Okay, I’m not going to lie: Cadance has never been my favorite Princess, but seeing her like this does kick up her “awesome” factor in my books a notch or two. Whereas Celestia looks good when she’s being majestic and Luna looks good when she’s being mysterious, Cadance looks good when she’s being feisty. We don’t see a whole lot of feisty Cadance, but when we do, look out.

As is to be more or less expected anymore the finale felt a bit rushed toward the end, but I did like the slight turn of events and how Celestia commended Twilight for understanding the importance of self-sacrifice. That’s some next-level friendship training, wouldn’t you say? The reprise to the Failure Song (now the Success Song!) was a nice bookend to the episode as well, though I still maintain the song as a whole was entirely out of place and, like King Sombrero Sombra, some seriously wasted potential. But hey, everything’s going to be fine!

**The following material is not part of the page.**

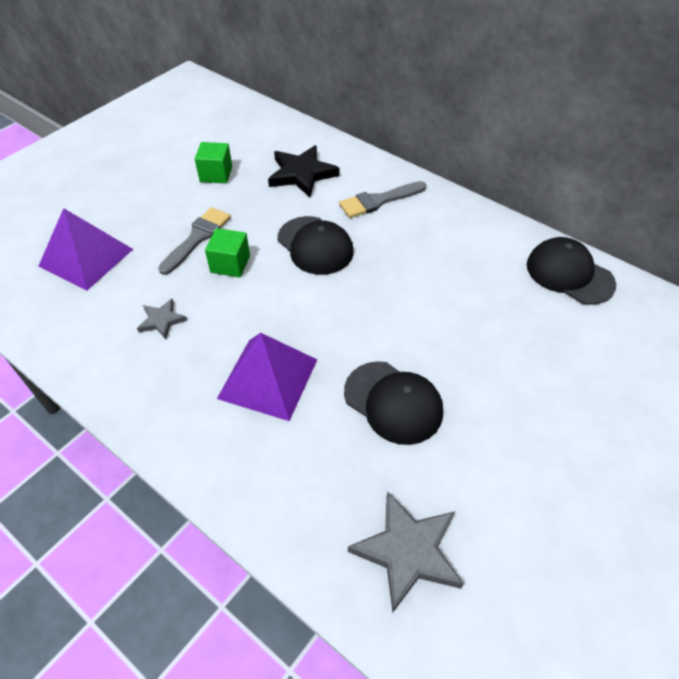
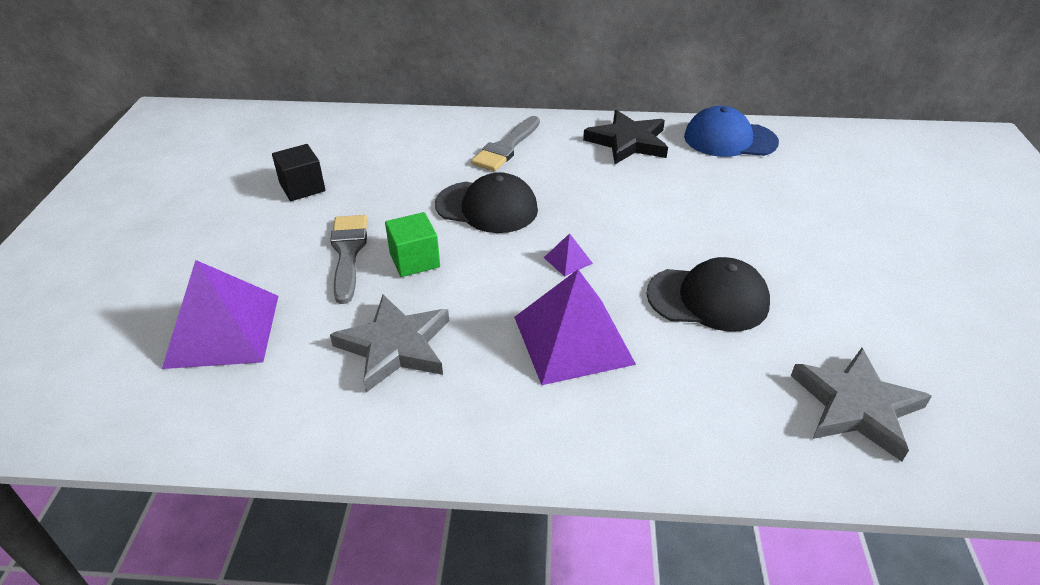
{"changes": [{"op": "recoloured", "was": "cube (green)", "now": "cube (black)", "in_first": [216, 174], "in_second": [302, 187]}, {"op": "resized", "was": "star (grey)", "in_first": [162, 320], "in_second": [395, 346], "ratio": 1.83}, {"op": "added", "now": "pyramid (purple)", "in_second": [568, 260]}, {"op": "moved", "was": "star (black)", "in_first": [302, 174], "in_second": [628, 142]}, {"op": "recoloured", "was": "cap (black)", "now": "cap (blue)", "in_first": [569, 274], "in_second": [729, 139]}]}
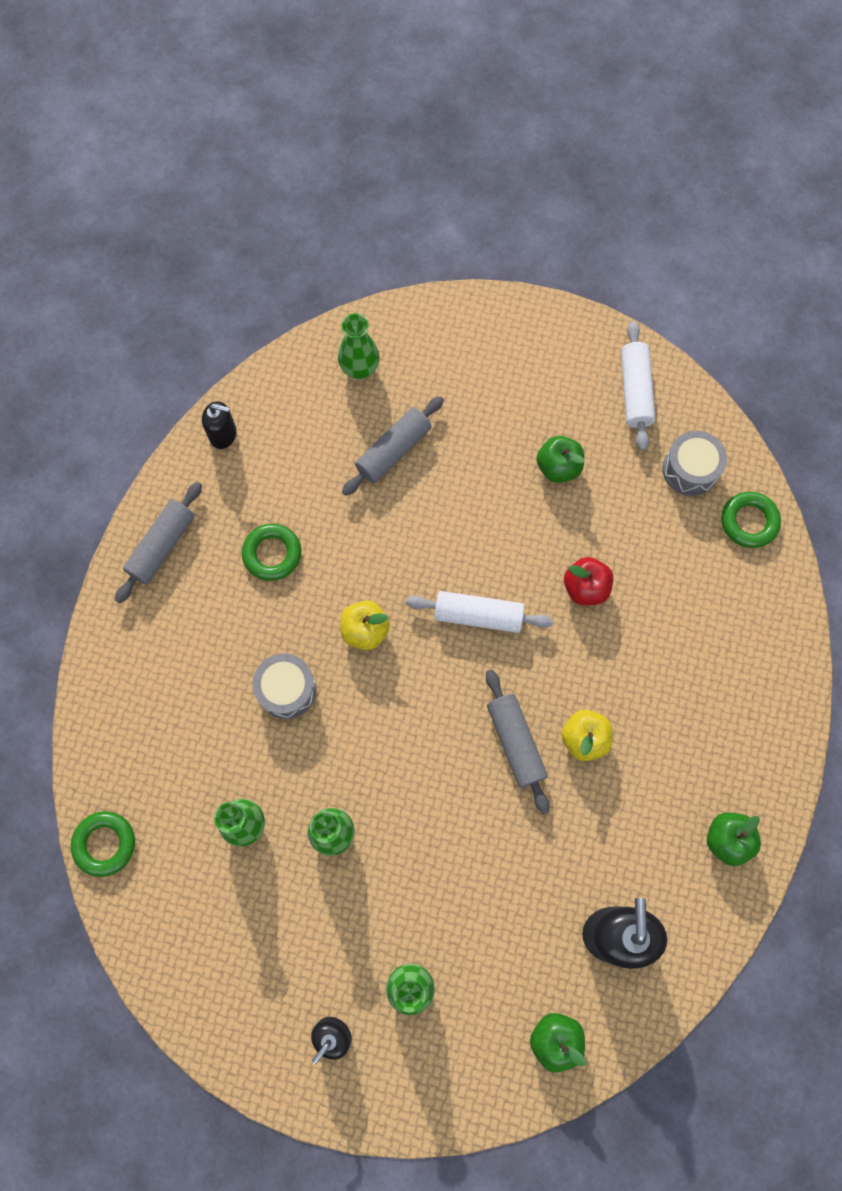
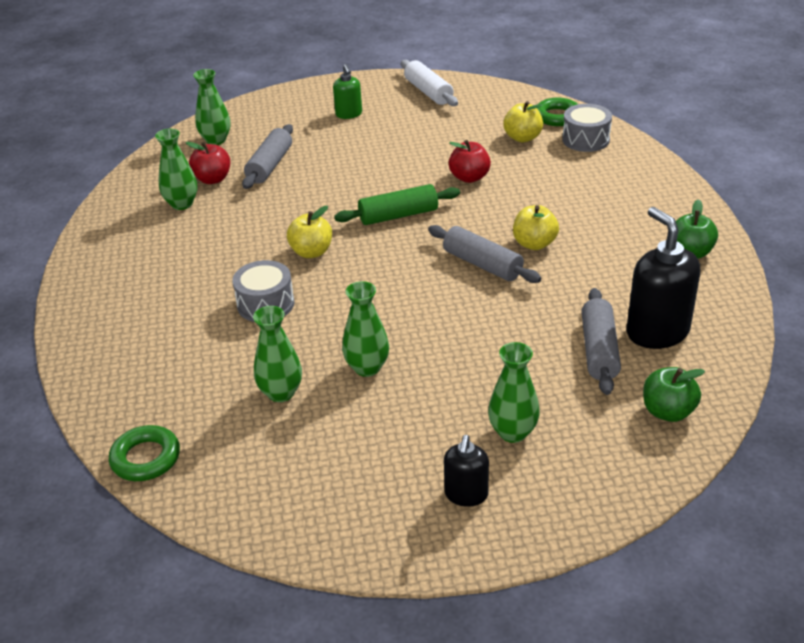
{"changes": [{"op": "added", "now": "vase (green)", "in_second": [182, 204]}, {"op": "added", "now": "apple (red)", "in_second": [213, 179]}, {"op": "added", "now": "soap dispenser (green)", "in_second": [349, 114]}, {"op": "recoloured", "was": "rolling pin (white)", "now": "rolling pin (green)", "in_first": [478, 615], "in_second": [398, 215]}, {"op": "added", "now": "apple (yellow)", "in_second": [522, 138]}, {"op": "moved", "was": "drum (grey)", "in_first": [690, 469], "in_second": [585, 139]}, {"op": "moved", "was": "rolling pin (grey)", "in_first": [162, 546], "in_second": [599, 350]}, {"op": "removed", "was": "soap dispenser (black)", "in_first": [223, 434]}, {"op": "removed", "was": "ring (green)", "in_first": [272, 554]}, {"op": "removed", "was": "apple (green)", "in_first": [558, 467]}]}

Oh, and did you notice Berry Punch’s inexplicable appearance? Keep an eye out for her in future episodes as well. 😉

For this episode’s song, I’d like to recommend Cadence [sic] Prime by TIFWhitney from the Academy Of Power album. Listening to this song, I imagine a much more intense and action-packed climax to this episode whereby Cadance fuses with the Crystal Heart, absorbs the power of the Crystal Ponies, and uses all that energy to transform into a titanic fighting machine capable of taking on a full-power King Sombra in an epic showdown of epic proportions. Epic!